4 Common Myths About Loneliness
Evolutionarily speaking, loneliness is a fantastic advantage. If our earliest ancestors hadn’t felt twinges of sadness and longing when they strayed far from the clan, they may have ventured out farther—and perished. As a social species, loneliness acts as a survival instinct on par with thirst and hunger, says longtime loneliness researcher John Cacioppo, Ph.D., author of Loneliness: Human Nature and the Need for Social Connection and a psychology professor at the University of Chicago.
To this day lonely people are at risk for depression, increased stress hormones, higher blood pressure, interrupted sleep, dementia and even premature death compared to their non-lonely peers. But these days, combating loneliness doesn’t mean you have to sit around the communal fire and follow the pack all of the time. Allow us to debunk some common loneliness misconceptions so you can feel connected and secure even when you’re alone.
1. Myth: The more friends, the better.
Not necessarily. Researchers have yet to discover a magic number of friends—or parties or dates or get-togethers—that tips the scales toward not lonely. There are people surrounded by friends and family who still feel alone. Because loneliness is found in the “discrepancy between the desired and the achieved personal network of relationships,” according to Cacioppo, how you feel about the size of your circle of friends matters most. And your ideas about what an ideal social life looks like are influenced by your level of extroversion, your family size, your own self-acceptance (being alone is more painful when you don’t enjoy your own company) and even social media.

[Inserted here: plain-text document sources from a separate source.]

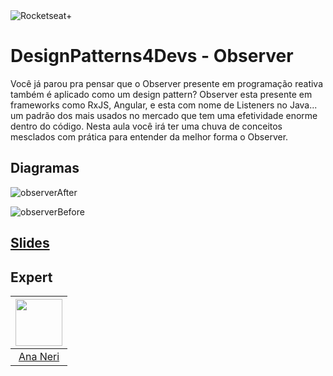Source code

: <img src="https://drive.google.com/uc?id=1XPWLjUo2-j8iGw07ALcxu7oqJ3nkl2Ho" alt="Rocketseat+"/>

# DesignPatterns4Devs - Observer
Você já parou pra pensar que o Observer presente em programação reativa também é aplicado como um design pattern?
Observer esta presente em frameworks como RxJS, Angular, e esta com nome de Listeners no Java... um padrão dos mais usados no mercado que tem uma efetividade enorme dentro do código. 
Nesta aula você irá ter uma chuva de conceitos mesclados com prática para entender da melhor forma o Observer.


## Diagramas

![observerAfter](https://user-images.githubusercontent.com/42419543/203609264-116c45bd-e2e4-43bc-9a85-bbb29fea0d36.png)

![observerBefore](https://user-images.githubusercontent.com/42419543/203609281-a3b20f18-933a-486f-af6c-d002be9b082c.png)

## [Slides](https://docs.google.com/presentation/d/1x0jhDoSSYfe9eMG1Hrqe4kIe66vxSw8w5IAwyBY15e0/edit?usp=sharing)

## Expert
| [<img src="https://avatars.githubusercontent.com/u/42419543?v=4" width="75px;"/>](https://github.com/ananeridev) |
| :-: |
|[Ana Neri](https://github.com/ananeridev)|# designpatterns4devs-overview-examples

“The need for social connection varies widely among people, but it is the rare bird who doesn’t want any,” says Mark E. Sharp, Ph.D., a psychologist with the Aiki Relationship Institute in Oak Brook, Illinois, and author of Not Lonely at the Top: A Relationship Guide for the Courageous, Successful Single Who Hasn’t Found the Love They Want. “It’s important to pursue social activities to the level that fits your own profile.”
2. Myth: Introverts are lonelier.
Introverts prefer being alone more than extroverts, but being alone and being lonely are two very different things, says Maelisa Hall, Psy.D., a therapist in private practice in Irvine, California. Introverts use alone time to recharge and they need fewer friendly interactions to stave off loneliness. But because extroverts derive energy from social situations, they can feel low when they don’t receive that stimulation, putting them at higher risk for loneliness. If you’re an extrovert, have two or three “anchor” social activities scheduled throughout the week to help keep your spirits high.
3. Myth: Only close confidants count.
Research shows people who have social networks that consist of both “strong-tie” relationships (think best friend, brother, partner) and “weak-tie” ones (the neighbor you say hello to every day, your hairdresser) experience significantly less loneliness than those with strong ties only. So although small talk might not be your favorite cup of tea, those quick conversations with acquaintances matter for your overall sense of belonging.
4. Myth: Married couples don’t feel lonely.
If your marriage is filled with conflict, the opposite is true. In fact, studies show that one-third of married people report feeling lonely, as do one-third of those living with a partner. Lesson: The ring on your finger does not guard against feeling emotionally isolated. Do what it takes to stay connected with your partner, whether it’s regular date nights, remembering to cuddle in bed or couples therapy.